Methods in analysis to handle protocol non-adherence and any statistical methods to handle missing data {20c}
We will be conducting an “Intention to Treat” (ITT) analysis. The population of the ITT analysis will include all individuals enrolled in the study, with evaluable RPR titter results and regardless of protocol non-compliance. For each treatment group, we will calculate the proportion of ITT participants who achieved a 4-fold RPR titter decrease at 3, or 6-months post-treatment and the exact binomial 95% confidence interval.
Interim analyses {21b}
A summary of the enrollment progress, treatment success proportions, adverse events and protocol deviations will be provided to the Data Safety Monitoring Board members.

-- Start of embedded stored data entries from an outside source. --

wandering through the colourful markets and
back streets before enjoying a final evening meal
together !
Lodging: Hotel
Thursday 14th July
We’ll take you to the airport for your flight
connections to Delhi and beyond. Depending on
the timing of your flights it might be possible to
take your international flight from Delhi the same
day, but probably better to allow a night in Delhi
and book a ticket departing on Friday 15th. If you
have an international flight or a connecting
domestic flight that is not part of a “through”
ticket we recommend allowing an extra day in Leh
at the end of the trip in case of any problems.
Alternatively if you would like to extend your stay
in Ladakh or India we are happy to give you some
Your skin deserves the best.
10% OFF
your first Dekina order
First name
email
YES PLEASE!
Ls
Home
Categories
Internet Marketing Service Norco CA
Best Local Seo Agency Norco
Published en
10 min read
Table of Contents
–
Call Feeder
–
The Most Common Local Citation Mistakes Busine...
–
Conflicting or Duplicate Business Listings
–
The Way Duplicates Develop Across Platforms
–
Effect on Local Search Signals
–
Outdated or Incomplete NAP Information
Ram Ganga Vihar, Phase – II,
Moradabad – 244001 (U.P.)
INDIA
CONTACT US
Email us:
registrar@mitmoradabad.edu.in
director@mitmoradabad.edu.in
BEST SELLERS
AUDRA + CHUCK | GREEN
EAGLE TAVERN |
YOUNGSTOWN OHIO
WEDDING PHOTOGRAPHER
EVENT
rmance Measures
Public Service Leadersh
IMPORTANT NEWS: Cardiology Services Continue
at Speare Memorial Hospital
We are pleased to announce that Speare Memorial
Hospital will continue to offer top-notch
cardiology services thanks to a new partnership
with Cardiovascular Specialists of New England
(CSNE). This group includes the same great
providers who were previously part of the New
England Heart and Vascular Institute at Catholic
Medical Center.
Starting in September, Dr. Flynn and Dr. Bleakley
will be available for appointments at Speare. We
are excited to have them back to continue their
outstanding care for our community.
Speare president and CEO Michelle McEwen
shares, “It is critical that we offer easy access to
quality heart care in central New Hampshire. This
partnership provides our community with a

Plans to give access to the full protocol, participant level-data and statistical code {31c}
The protocol of the study is publicly available on clinicaltrials.gov (NCT03660488). Deidentified data will be available upon request to the study Primary Investigator.
Oversight and monitoring
Composition of the coordinating center and trial steering committee {5d}
The immediate study research team based in the University of California of Los Angeles meet on a weekly basis. The immediate team is joined by a wider team of AHF study clinicians, based in study clinics, who also meet on a weekly basis.

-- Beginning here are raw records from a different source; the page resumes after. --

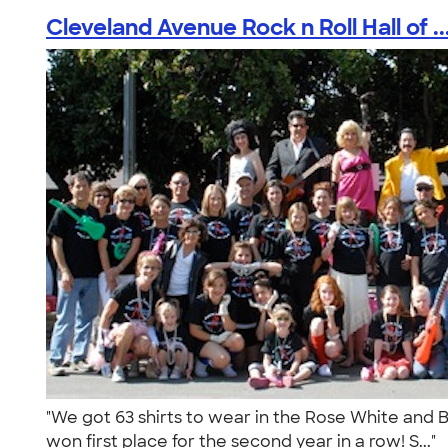
Cleveland Avenue Rock n Roll Hall of ..
"We got 63 shirts to wear in the Rose White and 
won first place for the second year in a row! S..."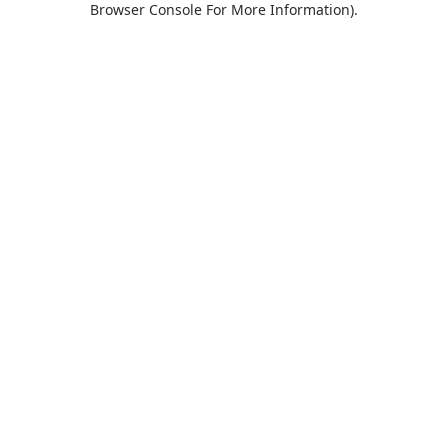
Browser Console For More Information)
.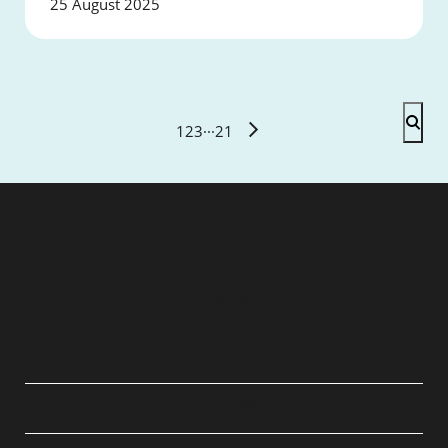
25 August 2025
1
2
3
···
21
QUICK LINKS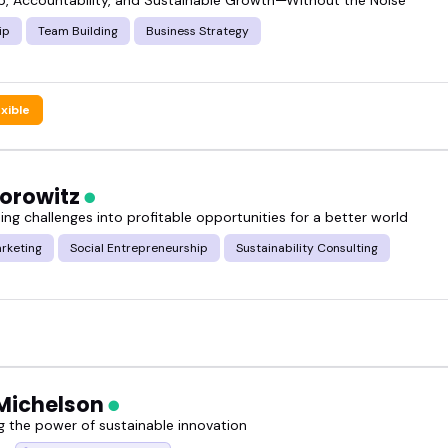
ip
Team Building
Business Strategy
exible
Horowitz
ng challenges into profitable opportunities for a better world
rketing
Social Entrepreneurship
Sustainability Consulting
Michelson
g the power of sustainable innovation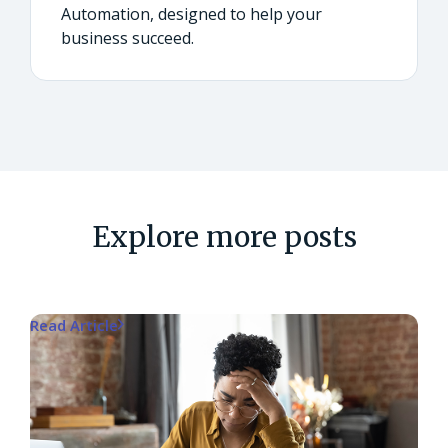
Automation, designed to help your
business succeed.
Explore more posts
Read Article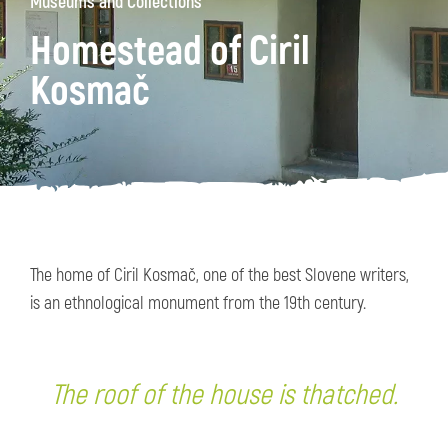
Museums and Collections
Homestead of Ciril
Kosmač
The home of Ciril Kosmač, one of the best Slovene writers,
is an ethnological monument from the 19th century.
The roof of the house is thatched.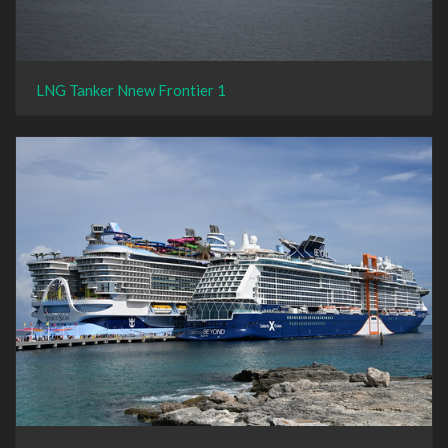
LNG Tanker Nnew Frontier 1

Composition of the data monitoring committee, its role and reporting structure {21a}
The Data and Safety Monitoring Board (DSMB) will be composed of a physician, biostatistician, regulatory affairs specialist/ethicist and will oversee the study throughout the 2-year study period. They will review study activities every 6 months. The committee will review safety data and clinical efficacy reports and report their decision to the Primary investigator.
Adverse event reporting and harms {22}
The study site investigators will report serious adverse events and adverse events to the responsible IRB for that study site in accordance with respective IRB policies and procedures. Follow-up information to a reported adverse event will be submitted to the IRB as soon as the relevant information is available.
Frequency and plans for auditing trial conduct {23}
The trial and individual clinic sites will be audited at least once during the duration of the study by the study sponsor (AIDS Healthcare Foundation).
Plans for communicating important protocol amendments to relevant parties (e.g. trial participants, ethical committees) {25}
Amendments will be submitted to the IRB according to policies and guidance. Any protocol changes will be promptly communicated to the IRB, the DSMB and the study team.
Dissemination plans {31a}
We plan to disseminate study results through peer-reviewed journal publications and conference presentations. Study findings will also be shared with relevant clinical and scientific groups.